| WHAT THE EXERCISE ASKS |
Each line of the data holding "give" should be found and copied.

Segment Open

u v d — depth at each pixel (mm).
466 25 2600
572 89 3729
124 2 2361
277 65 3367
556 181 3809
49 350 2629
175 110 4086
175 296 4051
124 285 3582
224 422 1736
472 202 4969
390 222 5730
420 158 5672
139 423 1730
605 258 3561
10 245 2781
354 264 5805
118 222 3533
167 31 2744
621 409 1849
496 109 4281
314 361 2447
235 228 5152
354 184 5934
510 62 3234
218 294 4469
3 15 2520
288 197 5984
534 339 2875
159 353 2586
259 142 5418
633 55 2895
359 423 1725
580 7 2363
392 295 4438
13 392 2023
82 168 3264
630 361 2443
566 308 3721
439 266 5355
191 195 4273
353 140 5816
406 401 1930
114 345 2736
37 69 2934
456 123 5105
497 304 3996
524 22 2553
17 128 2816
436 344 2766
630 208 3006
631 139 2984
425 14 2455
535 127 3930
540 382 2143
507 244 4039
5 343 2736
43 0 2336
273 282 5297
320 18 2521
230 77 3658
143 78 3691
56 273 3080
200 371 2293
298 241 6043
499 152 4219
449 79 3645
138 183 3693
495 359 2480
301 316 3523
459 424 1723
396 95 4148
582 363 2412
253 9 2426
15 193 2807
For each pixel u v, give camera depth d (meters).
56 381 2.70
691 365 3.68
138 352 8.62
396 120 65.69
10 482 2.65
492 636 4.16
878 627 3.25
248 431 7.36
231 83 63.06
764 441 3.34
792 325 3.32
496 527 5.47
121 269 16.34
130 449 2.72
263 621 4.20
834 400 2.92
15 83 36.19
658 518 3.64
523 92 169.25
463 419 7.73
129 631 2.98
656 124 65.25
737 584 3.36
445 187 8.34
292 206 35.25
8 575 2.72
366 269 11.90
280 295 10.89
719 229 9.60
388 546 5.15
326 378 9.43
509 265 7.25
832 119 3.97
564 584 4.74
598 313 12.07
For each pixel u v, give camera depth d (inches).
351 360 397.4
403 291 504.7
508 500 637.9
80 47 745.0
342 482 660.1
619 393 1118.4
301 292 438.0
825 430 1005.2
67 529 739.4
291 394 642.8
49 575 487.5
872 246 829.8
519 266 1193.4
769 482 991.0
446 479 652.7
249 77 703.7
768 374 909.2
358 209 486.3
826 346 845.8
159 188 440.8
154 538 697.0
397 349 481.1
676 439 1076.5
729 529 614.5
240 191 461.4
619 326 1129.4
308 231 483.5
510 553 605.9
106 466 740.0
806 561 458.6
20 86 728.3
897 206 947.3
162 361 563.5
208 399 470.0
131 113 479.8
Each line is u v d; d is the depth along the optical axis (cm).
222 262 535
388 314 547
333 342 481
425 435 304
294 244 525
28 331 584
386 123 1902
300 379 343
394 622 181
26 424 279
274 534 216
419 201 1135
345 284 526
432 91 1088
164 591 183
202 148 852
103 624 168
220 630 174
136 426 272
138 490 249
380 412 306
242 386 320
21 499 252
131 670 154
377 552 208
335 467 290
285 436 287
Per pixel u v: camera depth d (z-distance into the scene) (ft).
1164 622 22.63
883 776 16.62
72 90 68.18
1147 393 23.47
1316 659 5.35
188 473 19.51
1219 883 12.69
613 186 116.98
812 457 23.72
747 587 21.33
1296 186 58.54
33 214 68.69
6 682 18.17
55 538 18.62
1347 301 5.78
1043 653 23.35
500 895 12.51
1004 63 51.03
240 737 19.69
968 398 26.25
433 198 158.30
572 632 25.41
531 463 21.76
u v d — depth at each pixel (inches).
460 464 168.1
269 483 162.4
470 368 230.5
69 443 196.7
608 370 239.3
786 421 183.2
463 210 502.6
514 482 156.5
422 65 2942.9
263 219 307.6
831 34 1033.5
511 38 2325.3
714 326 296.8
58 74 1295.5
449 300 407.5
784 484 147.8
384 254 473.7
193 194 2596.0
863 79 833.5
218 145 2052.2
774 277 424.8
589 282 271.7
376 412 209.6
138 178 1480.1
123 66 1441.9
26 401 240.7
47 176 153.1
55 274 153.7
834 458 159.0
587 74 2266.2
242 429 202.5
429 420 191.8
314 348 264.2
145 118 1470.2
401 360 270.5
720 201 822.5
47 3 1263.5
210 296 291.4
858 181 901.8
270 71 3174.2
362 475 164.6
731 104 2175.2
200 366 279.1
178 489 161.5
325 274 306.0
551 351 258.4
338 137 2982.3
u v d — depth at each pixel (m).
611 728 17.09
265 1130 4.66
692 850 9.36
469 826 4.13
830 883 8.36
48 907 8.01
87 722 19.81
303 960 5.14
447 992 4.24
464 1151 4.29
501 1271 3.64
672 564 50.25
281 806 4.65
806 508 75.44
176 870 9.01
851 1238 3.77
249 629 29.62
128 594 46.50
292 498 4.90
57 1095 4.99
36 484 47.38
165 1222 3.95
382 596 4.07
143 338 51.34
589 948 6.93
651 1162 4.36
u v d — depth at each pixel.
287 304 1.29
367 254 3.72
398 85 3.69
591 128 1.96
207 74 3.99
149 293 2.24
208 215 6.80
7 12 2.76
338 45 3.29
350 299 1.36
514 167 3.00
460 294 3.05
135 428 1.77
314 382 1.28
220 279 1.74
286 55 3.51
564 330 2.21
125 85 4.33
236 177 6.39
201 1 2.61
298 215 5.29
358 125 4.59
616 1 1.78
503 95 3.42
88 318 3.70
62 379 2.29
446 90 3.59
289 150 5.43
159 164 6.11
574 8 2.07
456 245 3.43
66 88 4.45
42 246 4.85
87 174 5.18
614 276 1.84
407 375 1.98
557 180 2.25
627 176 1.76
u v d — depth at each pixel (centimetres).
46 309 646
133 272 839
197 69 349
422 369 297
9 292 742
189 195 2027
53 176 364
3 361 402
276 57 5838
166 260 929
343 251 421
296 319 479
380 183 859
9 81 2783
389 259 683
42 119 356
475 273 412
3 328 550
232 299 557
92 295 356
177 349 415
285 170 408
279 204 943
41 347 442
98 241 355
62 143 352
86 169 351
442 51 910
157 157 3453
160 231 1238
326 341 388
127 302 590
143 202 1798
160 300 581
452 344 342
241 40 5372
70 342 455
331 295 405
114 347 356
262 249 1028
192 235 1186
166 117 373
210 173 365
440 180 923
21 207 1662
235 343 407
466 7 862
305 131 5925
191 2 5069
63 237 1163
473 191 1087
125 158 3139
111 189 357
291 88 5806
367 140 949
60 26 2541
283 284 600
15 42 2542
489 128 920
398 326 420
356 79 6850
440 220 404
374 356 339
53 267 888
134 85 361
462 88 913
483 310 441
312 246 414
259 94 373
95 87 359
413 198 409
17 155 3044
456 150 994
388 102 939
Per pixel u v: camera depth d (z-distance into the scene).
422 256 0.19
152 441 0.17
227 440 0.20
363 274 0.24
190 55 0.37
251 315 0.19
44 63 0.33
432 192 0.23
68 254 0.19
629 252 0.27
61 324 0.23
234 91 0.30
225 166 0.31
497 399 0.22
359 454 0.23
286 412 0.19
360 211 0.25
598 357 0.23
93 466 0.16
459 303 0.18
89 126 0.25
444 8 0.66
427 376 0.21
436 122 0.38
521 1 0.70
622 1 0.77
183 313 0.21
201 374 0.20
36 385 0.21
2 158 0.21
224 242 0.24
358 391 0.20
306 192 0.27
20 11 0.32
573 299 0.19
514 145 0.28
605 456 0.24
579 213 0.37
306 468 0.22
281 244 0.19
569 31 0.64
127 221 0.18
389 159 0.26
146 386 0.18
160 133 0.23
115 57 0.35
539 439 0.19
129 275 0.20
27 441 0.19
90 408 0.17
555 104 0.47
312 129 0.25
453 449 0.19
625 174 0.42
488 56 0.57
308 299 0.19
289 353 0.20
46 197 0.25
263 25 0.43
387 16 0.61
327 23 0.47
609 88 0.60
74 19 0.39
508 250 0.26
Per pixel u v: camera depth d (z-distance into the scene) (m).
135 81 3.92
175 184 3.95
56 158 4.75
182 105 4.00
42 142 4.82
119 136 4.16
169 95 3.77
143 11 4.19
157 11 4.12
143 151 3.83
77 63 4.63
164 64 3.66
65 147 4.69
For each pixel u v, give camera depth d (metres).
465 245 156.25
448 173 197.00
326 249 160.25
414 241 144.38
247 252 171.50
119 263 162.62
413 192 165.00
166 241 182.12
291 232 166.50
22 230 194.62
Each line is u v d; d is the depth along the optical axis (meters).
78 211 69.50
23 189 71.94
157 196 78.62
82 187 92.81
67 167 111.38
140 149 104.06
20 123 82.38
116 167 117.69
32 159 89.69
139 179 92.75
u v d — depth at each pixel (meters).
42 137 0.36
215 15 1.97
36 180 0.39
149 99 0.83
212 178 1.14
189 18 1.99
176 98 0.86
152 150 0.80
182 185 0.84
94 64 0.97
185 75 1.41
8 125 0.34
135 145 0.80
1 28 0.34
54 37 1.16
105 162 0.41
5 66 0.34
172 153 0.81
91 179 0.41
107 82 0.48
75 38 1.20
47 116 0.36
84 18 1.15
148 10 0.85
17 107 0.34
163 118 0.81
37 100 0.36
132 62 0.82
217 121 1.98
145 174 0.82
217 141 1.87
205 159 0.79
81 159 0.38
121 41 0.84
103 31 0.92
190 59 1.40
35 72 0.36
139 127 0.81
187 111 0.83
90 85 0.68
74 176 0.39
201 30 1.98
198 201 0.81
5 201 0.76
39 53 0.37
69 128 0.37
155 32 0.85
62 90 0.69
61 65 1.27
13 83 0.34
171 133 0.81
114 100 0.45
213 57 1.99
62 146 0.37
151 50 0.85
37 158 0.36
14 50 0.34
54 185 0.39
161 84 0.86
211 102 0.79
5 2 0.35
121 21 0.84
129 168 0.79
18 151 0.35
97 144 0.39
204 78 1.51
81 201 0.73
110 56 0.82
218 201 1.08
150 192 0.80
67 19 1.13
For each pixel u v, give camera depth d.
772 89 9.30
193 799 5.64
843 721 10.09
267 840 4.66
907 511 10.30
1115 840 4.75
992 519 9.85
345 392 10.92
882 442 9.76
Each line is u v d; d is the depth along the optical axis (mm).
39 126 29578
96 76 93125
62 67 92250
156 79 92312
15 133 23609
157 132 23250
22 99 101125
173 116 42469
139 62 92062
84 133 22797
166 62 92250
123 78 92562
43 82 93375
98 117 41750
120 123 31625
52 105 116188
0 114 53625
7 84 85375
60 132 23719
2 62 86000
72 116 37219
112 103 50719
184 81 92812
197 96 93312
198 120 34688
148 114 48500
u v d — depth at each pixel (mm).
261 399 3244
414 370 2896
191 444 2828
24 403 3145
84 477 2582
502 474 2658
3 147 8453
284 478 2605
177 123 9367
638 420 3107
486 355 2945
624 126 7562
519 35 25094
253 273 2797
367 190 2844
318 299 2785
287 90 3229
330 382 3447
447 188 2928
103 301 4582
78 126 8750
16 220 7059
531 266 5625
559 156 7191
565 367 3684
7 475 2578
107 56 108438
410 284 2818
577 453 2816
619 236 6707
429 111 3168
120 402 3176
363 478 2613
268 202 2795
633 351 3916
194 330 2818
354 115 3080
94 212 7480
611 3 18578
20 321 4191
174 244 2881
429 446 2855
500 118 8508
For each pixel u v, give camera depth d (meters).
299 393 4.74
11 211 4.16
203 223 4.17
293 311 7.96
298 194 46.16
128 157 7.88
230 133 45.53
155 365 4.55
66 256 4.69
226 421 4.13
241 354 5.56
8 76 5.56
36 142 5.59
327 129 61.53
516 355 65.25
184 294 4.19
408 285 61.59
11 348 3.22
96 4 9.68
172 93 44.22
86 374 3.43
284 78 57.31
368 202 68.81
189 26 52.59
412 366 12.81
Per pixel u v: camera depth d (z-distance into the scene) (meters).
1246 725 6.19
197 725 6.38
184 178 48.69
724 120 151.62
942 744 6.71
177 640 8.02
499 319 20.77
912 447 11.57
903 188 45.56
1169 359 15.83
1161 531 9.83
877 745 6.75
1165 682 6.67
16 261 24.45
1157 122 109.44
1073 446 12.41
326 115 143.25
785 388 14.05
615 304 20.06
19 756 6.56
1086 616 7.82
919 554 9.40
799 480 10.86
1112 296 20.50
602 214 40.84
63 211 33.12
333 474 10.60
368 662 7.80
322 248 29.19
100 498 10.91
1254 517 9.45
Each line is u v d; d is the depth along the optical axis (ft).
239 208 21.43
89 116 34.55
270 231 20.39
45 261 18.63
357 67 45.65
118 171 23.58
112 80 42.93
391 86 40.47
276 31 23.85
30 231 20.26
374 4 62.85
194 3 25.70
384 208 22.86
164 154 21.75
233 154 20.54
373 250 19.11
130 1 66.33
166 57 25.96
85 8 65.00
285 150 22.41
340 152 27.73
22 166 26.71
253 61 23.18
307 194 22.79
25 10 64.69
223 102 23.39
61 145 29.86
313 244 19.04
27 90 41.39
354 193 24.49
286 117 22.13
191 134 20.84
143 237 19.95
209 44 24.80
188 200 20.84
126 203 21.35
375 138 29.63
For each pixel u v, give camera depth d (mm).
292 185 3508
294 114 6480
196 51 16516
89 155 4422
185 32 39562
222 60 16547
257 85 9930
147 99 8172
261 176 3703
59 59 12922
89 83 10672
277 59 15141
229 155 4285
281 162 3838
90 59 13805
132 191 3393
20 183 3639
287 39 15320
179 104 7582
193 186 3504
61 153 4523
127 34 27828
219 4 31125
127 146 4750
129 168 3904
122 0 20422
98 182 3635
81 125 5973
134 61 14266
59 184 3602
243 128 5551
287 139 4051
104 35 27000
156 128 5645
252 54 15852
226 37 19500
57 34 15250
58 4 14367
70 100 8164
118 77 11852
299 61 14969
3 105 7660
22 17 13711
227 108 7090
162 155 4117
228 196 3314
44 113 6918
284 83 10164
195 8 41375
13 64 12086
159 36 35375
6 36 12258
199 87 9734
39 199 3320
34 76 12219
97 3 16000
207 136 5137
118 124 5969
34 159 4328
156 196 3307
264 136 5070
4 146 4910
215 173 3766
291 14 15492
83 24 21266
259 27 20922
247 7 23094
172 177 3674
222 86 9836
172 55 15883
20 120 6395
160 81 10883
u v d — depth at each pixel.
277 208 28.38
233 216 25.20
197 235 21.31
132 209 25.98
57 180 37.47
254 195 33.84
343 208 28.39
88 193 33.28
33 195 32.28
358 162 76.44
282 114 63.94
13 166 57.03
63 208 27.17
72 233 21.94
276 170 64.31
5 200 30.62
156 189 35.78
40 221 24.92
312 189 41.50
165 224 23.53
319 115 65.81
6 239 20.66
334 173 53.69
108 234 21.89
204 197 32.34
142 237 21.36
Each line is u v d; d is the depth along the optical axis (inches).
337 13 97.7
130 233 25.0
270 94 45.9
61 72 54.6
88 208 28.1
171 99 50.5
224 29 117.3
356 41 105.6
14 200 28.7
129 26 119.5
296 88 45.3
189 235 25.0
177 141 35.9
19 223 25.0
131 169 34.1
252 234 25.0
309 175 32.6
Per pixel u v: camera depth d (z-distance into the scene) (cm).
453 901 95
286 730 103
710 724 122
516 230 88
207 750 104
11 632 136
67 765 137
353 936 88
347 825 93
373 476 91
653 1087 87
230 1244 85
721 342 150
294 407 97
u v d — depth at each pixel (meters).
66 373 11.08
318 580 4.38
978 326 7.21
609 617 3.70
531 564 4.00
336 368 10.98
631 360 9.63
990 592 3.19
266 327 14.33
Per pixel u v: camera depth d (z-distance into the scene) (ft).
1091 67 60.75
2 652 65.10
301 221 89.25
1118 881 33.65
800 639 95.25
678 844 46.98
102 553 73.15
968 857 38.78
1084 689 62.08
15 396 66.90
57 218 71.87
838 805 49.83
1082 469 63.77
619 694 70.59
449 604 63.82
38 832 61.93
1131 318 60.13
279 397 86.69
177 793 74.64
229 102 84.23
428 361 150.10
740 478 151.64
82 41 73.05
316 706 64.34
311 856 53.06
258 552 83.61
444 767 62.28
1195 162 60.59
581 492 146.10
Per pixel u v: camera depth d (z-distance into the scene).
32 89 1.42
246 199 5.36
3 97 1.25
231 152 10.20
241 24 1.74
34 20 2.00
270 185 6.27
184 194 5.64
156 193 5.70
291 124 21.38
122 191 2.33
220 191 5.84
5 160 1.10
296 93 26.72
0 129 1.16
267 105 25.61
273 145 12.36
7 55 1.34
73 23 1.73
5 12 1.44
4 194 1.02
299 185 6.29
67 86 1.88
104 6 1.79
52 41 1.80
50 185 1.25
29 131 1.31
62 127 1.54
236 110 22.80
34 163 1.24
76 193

Segment Closed

| RESULT OF THIS EXERCISE |
For each pixel u v, give camera depth d (meters).
For each pixel u v, give camera depth d (inches).
For each pixel u v, give camera depth d (metres).
For each pixel u v, give camera depth d.
For each pixel u v, give camera depth d (meters).
For each pixel u v, give camera depth d (mm).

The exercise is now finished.